--- FRAGMENTO PROPUESTO ---
----------------
CAMBIO SOCIAL, CRISIS ECONÓMICA
Y ESTADO DEL BIENESTAR

JOAQUÍN AZAGRA ROS

1

¿TIEMPOS PASADOS FUERON MEJORES?

1. De la incertidumbre al miedo
¿Acaso ya nada es lo que era? Quizá tanto como eso no, pero se convendrá en que al menos muchas cosas no son como antes. Y algunas de las que no son iguales fueron en su día determinantes de modos de pensar, de actuar, de adquirir identidades, de relacionarnos con los demás, de articular la sociedad. Se ha cobrado conciencia de ello con la crisis, pero en realidad ha sido solo el estallido; el detonante estaba en marcha. Los cambios vienen de lejos, y una ilustre nómina de autores explicaba desde hace años que la realidad se había transformado en todos sus niveles y había alumbrado una nueva sociedad. Hace tiempo que Zygmunt Bauman oponía los valores de la sociedad posmoderna, que calificaba de «líquidos», a los más sólidos, que veía diluirse poco a poco (Bauman, 2003). De la mano de Bell, Goldthorpe, Touraine, Beck, Judt, Maaluf y otros hemos tanteado definiciones para esta nueva sociedad: posfordista, posindustrial, posmoderna, líquida, global, del riesgo, rota, sin brújula... Definiciones que querían resaltar algún perfil más determinante que otros, pero cuyas características comunes hacían siempre referencia a dos hechos: uno, el de una sociedad cambiada y cambiante; y dos, la complejidad sobrevenida que sembraba de incertidumbres el futuro. Una sociedad acerca de la cual teníamos más preguntas que respuestas. No, no es que la crisis haya «subvertido» el orden anterior. Lo había hecho ya la propia evolución de las realidades económicas, sociales, culturales, geopolíticas... y todo a escala mundial.
Lo que quizá sí haya hecho la crisis sea trocar lo que era perplejidad e incertidumbre en desconfianza respecto a las instituciones y en miedo al futuro. Porque esta crisis provoca fuertes desgarros sociales y reclama autorías, cuando no culpabilidades. Su fisonomía y efectos apuntan a la supeditación de la política a la coerción de la economía. Tal parece que ni la política ni el derecho gobiernen la sociedad, y cunde la sensación de que los poderes públicos no tienen la fuerza necesaria para situar en el centro de sus preocupaciones la cohesión social, que era la piedra angular del que Delors llamó «modelo social europeo», aunque no fuese tal, pues no tuvo realidad institucional en los tratados y solo parcialmente en las políticas de la Comisión Europea. Cada Estado articula sus sistemas de protección de modo singular, y resulta impropio hablar de un modelo común.
Esta sensación creciente de que «lo social» pierde terreno frente a las exigencias del mercado deslegitima la política y alienta actitudes corporativas, posiciones gremiales, discursos populistas y xenófobos, protestas antisistema. Pero no alternativas. Porque la mayor paradoja radica en que, al constatar la súbita quiebra del crecimiento, esta rica y desigual Europa ha reaccionado más asustada que indignada y, pese a haberse gestado la crisis en un sector tan emblemático del capitalismo como es el bancario-financiero y tras una fase de desregulación y liberalización de los mercados, se ha mostrado en las elecciones de la mayor parte de países, más proclive a reafirmar el sistema que a sustituirlo. Eso sí, la crisis ha potenciado populismos de distinto signo. En los países ricos del centro y norte, de corte fascistoide; en los del sur, radicales de filiación izquierdista. La divisoria entre dos Europas también se concreta en sus expresiones políticas. El miedo es un mecanismo conservador, aunque a veces suela revestir formas antisistema.
----------------
--- DATOS PROPORCIONADOS ---
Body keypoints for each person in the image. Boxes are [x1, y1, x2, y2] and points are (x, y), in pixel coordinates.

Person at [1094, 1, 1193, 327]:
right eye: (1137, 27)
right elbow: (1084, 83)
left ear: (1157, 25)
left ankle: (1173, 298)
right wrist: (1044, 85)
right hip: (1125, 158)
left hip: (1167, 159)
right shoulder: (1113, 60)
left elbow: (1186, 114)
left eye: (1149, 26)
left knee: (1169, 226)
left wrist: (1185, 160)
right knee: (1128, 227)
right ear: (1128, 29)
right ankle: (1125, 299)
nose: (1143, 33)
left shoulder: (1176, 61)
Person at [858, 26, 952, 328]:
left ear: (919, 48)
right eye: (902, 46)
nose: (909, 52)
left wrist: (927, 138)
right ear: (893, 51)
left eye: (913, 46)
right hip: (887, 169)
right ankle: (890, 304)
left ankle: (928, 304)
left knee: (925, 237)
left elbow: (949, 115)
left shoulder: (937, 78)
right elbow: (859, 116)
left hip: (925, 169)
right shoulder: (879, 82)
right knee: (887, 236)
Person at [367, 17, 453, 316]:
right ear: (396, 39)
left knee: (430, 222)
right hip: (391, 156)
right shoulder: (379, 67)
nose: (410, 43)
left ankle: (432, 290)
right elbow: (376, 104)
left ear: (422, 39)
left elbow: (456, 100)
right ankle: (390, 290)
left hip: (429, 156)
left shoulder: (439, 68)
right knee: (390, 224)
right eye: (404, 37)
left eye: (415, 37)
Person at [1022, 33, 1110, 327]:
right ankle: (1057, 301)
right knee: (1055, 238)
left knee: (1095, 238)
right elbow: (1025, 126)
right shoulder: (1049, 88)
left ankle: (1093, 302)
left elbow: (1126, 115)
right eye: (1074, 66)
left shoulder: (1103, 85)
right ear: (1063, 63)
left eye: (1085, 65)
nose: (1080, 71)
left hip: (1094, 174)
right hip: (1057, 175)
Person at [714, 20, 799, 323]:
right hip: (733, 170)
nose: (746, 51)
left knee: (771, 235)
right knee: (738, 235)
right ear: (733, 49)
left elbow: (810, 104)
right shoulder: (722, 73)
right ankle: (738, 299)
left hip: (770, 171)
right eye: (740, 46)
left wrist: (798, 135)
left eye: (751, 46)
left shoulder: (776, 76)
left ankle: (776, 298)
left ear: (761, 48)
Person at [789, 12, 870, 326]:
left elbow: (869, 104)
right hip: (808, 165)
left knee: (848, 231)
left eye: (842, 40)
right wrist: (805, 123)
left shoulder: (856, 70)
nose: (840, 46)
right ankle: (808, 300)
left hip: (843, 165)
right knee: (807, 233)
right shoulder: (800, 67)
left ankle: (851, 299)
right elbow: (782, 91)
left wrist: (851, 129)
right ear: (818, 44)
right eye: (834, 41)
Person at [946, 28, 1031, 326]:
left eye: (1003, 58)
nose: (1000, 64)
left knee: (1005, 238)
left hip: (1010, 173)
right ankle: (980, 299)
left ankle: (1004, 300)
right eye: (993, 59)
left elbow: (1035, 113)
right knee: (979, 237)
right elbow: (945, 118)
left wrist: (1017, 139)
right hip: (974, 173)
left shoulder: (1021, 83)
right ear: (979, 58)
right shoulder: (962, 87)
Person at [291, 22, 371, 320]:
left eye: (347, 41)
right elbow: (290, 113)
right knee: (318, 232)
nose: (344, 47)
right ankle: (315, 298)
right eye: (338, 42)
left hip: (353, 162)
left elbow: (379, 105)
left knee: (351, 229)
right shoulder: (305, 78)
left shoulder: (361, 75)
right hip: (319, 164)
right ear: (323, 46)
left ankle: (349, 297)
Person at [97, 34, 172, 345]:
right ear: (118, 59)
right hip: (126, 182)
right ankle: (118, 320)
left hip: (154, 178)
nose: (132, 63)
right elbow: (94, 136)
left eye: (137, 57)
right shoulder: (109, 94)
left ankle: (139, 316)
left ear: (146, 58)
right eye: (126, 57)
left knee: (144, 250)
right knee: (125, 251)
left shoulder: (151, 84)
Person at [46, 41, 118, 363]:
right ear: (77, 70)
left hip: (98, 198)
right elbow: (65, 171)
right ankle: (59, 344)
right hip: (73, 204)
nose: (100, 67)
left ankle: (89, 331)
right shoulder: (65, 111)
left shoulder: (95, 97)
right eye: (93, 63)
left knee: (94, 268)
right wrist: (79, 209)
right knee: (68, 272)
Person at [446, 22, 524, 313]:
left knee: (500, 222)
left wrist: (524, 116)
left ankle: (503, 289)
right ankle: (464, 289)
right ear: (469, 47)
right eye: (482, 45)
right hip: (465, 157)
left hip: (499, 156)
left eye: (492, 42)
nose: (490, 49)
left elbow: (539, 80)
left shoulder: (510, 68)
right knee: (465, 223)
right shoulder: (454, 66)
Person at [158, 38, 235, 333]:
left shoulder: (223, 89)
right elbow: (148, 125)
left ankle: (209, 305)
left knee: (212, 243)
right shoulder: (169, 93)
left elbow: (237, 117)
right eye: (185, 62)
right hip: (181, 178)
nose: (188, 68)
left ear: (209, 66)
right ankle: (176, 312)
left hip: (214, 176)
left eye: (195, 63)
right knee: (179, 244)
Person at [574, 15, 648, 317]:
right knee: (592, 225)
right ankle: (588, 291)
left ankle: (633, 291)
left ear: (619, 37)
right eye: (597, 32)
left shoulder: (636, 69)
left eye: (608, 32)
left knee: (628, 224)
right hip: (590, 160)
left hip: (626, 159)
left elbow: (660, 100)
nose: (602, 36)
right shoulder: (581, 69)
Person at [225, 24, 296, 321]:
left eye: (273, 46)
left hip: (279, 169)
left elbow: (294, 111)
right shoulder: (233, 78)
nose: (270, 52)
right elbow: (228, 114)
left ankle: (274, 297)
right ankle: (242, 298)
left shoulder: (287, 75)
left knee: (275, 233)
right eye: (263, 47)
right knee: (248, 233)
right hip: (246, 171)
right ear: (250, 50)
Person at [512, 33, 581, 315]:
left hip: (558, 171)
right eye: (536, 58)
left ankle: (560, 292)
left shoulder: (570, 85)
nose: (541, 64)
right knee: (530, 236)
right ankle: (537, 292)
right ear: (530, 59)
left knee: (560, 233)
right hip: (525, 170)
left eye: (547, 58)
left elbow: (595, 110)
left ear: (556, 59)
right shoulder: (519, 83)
----------------
--- ACTIVIDADES PROPUESTAS ---
A. Responde según el fragmento:
(i) ¿Qué calificativo aplicaba Zygmunt Bauman a los valores de la sociedad posmoderna?
(ii) ¿Quién dio el nombre de «modelo social europeo» al modelo cuya piedra angular era la cohesión social?
(iii) ¿De qué signo son los populismos que la crisis ha potenciado en los países del sur?
B. Reproduce sin cambios el tramo del fragmento que va desde «Lo que quizá» hasta «un modelo común.».
Trabaja solo con el fragmento; el material no interviene en las respuestas.

--- SOLUCIONES DEL EJERCICIO ---
A.
(i) «Líquidos».
(ii) Delors.
(iii) Radicales de filiación izquierdista.

B.
Lo que quizá sí haya hecho la crisis sea trocar lo que era perplejidad e incertidumbre en desconfianza respecto a las instituciones y en miedo al futuro. Porque esta crisis provoca fuertes desgarros sociales y reclama autorías, cuando no culpabilidades. Su fisonomía y efectos apuntan a la supeditación de la política a la coerción de la economía. Tal parece que ni la política ni el derecho gobiernen la sociedad, y cunde la sensación de que los poderes públicos no tienen la fuerza necesaria para situar en el centro de sus preocupaciones la cohesión social, que era la piedra angular del que Delors llamó «modelo social europeo», aunque no fuese tal, pues no tuvo realidad institucional en los tratados y solo parcialmente en las políticas de la Comisión Europea. Cada Estado articula sus sistemas de protección de modo singular, y resulta impropio hablar de un modelo común.